## WRITTEN TASK
From the records below, copy every line that contains the word "assign".

## RECORDS FOR THIS TASK
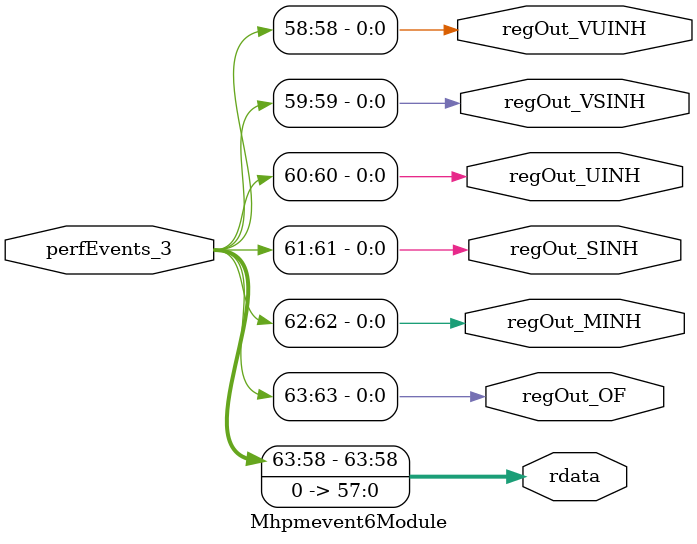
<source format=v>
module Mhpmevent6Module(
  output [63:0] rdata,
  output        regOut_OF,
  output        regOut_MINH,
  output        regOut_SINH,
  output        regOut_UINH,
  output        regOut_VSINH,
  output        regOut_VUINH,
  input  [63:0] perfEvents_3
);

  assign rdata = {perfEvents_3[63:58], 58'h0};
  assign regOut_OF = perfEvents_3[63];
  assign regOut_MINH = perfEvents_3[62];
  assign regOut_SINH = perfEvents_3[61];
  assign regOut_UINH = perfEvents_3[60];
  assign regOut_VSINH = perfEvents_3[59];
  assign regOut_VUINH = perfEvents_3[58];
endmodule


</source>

## RESULT OF THIS EXERCISE
  assign rdata = {perfEvents_3[63:58], 58'h0};
  assign regOut_OF = perfEvents_3[63];
  assign regOut_MINH = perfEvents_3[62];
  assign regOut_SINH = perfEvents_3[61];
  assign regOut_UINH = perfEvents_3[60];
  assign regOut_VSINH = perfEvents_3[59];
  assign regOut_VUINH = perfEvents_3[58];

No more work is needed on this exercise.